(Collected data)
-=-=-

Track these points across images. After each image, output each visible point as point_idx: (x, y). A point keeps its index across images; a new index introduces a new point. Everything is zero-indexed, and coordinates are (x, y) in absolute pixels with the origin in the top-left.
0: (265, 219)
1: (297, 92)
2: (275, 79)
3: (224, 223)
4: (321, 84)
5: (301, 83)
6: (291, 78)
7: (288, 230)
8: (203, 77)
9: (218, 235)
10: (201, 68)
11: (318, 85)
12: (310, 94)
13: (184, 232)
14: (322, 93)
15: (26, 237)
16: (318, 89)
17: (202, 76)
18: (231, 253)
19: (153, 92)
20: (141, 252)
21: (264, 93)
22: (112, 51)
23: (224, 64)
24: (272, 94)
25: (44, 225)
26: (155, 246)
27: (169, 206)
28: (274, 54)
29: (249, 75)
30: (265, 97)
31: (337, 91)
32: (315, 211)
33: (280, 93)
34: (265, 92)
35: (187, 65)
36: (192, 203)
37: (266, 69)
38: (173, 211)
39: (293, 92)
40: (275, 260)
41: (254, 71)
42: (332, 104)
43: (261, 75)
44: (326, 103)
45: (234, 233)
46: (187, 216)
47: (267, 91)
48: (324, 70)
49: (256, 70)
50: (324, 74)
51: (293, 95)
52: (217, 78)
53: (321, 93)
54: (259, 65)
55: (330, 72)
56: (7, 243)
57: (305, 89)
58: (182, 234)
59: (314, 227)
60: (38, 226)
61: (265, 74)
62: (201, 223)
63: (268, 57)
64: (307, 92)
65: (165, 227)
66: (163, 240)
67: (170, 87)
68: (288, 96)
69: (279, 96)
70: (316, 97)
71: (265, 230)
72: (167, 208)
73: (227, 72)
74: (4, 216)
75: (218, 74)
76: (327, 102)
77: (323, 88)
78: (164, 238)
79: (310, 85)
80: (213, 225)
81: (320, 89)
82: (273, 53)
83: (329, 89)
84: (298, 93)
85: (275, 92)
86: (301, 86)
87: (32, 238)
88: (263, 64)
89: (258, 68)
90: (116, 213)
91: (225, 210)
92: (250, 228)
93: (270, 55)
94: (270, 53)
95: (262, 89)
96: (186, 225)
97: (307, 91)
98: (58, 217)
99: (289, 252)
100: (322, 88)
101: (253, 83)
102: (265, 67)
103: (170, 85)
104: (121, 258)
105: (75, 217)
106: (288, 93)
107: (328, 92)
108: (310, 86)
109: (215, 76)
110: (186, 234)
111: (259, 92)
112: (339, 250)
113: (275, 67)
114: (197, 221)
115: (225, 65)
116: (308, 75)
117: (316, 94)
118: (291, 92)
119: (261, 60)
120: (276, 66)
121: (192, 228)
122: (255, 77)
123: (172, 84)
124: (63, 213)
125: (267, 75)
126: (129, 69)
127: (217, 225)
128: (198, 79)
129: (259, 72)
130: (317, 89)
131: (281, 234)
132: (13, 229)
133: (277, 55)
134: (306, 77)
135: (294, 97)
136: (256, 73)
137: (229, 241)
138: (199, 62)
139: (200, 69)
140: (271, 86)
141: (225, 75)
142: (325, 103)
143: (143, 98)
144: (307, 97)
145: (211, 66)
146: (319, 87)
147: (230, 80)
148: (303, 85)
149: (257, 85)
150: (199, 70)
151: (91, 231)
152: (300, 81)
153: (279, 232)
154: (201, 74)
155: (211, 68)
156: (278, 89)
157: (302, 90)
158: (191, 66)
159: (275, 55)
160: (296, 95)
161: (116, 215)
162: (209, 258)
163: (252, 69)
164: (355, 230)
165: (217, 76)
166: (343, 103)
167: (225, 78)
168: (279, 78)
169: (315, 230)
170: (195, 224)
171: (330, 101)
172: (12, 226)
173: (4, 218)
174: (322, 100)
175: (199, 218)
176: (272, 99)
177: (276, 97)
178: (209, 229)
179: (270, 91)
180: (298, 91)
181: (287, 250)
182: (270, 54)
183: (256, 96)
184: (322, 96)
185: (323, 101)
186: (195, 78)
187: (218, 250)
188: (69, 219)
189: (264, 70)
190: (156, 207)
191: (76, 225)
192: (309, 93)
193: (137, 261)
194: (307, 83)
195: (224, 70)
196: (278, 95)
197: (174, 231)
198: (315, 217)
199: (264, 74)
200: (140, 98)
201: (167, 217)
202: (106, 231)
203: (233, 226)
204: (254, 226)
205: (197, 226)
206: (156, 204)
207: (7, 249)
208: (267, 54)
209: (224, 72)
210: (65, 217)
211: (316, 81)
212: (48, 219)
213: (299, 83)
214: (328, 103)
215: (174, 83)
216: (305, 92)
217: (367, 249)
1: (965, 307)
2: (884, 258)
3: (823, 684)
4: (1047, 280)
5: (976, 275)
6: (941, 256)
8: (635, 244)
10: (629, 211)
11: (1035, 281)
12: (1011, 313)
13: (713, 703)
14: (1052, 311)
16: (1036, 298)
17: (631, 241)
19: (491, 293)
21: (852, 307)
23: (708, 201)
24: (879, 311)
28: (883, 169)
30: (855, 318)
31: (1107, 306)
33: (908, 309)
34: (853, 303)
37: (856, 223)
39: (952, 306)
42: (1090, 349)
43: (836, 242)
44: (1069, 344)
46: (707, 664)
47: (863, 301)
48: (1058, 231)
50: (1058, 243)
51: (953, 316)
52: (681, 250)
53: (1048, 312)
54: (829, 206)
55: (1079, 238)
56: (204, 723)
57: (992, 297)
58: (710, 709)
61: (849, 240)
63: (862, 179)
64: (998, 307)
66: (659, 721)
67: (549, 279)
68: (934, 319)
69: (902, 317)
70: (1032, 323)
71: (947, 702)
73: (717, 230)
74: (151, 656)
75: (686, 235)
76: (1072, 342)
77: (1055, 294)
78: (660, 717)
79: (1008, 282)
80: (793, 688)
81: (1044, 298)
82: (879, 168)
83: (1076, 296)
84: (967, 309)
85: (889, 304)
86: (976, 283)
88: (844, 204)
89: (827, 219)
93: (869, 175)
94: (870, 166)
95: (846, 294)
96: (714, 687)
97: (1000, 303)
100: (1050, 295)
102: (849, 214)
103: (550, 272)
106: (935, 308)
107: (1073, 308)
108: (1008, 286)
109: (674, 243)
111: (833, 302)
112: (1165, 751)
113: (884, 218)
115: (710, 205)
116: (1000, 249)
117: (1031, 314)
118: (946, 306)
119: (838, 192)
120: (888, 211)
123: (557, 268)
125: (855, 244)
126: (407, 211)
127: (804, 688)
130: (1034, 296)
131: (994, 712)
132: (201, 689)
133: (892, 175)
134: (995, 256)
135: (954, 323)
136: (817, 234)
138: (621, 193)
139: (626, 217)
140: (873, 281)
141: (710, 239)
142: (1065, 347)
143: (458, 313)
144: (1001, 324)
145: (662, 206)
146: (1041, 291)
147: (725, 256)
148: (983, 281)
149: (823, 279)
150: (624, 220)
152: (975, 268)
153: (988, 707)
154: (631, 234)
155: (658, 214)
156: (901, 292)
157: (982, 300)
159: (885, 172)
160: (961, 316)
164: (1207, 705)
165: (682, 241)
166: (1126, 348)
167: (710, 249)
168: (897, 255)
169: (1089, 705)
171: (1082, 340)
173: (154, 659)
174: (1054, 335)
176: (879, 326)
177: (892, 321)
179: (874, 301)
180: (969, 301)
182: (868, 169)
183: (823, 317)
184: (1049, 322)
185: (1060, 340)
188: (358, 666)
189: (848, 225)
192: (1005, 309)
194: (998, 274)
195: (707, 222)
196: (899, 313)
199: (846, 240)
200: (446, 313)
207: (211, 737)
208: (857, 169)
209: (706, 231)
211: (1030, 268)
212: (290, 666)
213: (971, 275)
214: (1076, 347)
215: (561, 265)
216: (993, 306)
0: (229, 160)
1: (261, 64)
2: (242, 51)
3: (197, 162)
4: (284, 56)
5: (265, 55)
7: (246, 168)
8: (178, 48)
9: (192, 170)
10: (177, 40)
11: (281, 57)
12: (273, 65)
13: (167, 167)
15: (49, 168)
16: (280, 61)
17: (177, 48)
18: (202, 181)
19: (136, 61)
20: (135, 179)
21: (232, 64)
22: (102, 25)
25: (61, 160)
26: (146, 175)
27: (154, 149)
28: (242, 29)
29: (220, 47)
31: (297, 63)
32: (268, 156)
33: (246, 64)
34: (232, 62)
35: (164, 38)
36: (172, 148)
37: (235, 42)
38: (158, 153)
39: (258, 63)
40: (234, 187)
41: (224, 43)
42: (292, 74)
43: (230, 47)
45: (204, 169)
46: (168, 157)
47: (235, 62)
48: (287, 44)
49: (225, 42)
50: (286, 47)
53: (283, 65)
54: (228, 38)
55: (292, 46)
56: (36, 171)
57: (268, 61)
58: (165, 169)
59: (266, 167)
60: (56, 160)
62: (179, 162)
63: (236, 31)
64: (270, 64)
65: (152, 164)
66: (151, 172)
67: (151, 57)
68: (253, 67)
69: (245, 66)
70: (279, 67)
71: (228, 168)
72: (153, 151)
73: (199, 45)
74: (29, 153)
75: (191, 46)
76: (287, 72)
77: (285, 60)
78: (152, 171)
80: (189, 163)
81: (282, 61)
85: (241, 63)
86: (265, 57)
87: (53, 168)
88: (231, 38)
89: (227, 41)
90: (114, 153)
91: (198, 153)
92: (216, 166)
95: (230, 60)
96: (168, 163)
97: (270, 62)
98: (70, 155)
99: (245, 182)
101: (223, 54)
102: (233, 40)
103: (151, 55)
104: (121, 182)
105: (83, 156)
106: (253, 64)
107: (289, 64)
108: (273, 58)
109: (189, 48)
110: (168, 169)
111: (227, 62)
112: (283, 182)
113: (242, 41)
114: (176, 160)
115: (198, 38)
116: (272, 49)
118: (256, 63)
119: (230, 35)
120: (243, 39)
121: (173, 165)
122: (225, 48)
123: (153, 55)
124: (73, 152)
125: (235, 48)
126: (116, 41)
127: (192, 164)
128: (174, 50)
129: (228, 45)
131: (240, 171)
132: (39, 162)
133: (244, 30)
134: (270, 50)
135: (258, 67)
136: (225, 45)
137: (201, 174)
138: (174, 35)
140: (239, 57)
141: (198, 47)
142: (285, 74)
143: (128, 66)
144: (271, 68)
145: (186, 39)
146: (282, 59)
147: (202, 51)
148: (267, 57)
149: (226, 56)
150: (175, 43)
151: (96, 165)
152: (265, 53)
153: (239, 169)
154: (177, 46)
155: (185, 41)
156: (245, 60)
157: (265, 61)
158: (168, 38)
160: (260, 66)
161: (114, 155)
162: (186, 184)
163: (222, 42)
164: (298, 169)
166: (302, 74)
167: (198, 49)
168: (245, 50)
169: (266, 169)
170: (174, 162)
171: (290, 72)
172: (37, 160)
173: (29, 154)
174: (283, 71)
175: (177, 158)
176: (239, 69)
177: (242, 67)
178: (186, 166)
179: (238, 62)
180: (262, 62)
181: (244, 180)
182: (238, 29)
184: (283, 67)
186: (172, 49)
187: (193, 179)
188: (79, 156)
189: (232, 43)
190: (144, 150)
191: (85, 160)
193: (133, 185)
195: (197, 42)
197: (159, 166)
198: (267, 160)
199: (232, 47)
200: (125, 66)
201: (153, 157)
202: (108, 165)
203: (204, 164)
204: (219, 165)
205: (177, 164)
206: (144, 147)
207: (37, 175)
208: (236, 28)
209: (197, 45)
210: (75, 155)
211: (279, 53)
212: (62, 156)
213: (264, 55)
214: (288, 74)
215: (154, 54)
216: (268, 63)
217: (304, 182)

-=-=-

▶ _What needs to be done_
Edit the stretch from the start of the entries through the line containing "75: (218, 74)" so that "images" becomes "frames", and reproduce those lines with nothing else changed.

▶ _Exercise response_
Track these points across frames. After each image, output each visible point as point_idx: (x, y). A point keeps its index across frames; a new index introduces a new point. Everything is zero-indexed, and coordinates are (x, y) in absolute pixels with the origin in the top-left.
0: (265, 219)
1: (297, 92)
2: (275, 79)
3: (224, 223)
4: (321, 84)
5: (301, 83)
6: (291, 78)
7: (288, 230)
8: (203, 77)
9: (218, 235)
10: (201, 68)
11: (318, 85)
12: (310, 94)
13: (184, 232)
14: (322, 93)
15: (26, 237)
16: (318, 89)
17: (202, 76)
18: (231, 253)
19: (153, 92)
20: (141, 252)
21: (264, 93)
22: (112, 51)
23: (224, 64)
24: (272, 94)
25: (44, 225)
26: (155, 246)
27: (169, 206)
28: (274, 54)
29: (249, 75)
30: (265, 97)
31: (337, 91)
32: (315, 211)
33: (280, 93)
34: (265, 92)
35: (187, 65)
36: (192, 203)
37: (266, 69)
38: (173, 211)
39: (293, 92)
40: (275, 260)
41: (254, 71)
42: (332, 104)
43: (261, 75)
44: (326, 103)
45: (234, 233)
46: (187, 216)
47: (267, 91)
48: (324, 70)
49: (256, 70)
50: (324, 74)
51: (293, 95)
52: (217, 78)
53: (321, 93)
54: (259, 65)
55: (330, 72)
56: (7, 243)
57: (305, 89)
58: (182, 234)
59: (314, 227)
60: (38, 226)
61: (265, 74)
62: (201, 223)
63: (268, 57)
64: (307, 92)
65: (165, 227)
66: (163, 240)
67: (170, 87)
68: (288, 96)
69: (279, 96)
70: (316, 97)
71: (265, 230)
72: (167, 208)
73: (227, 72)
74: (4, 216)
75: (218, 74)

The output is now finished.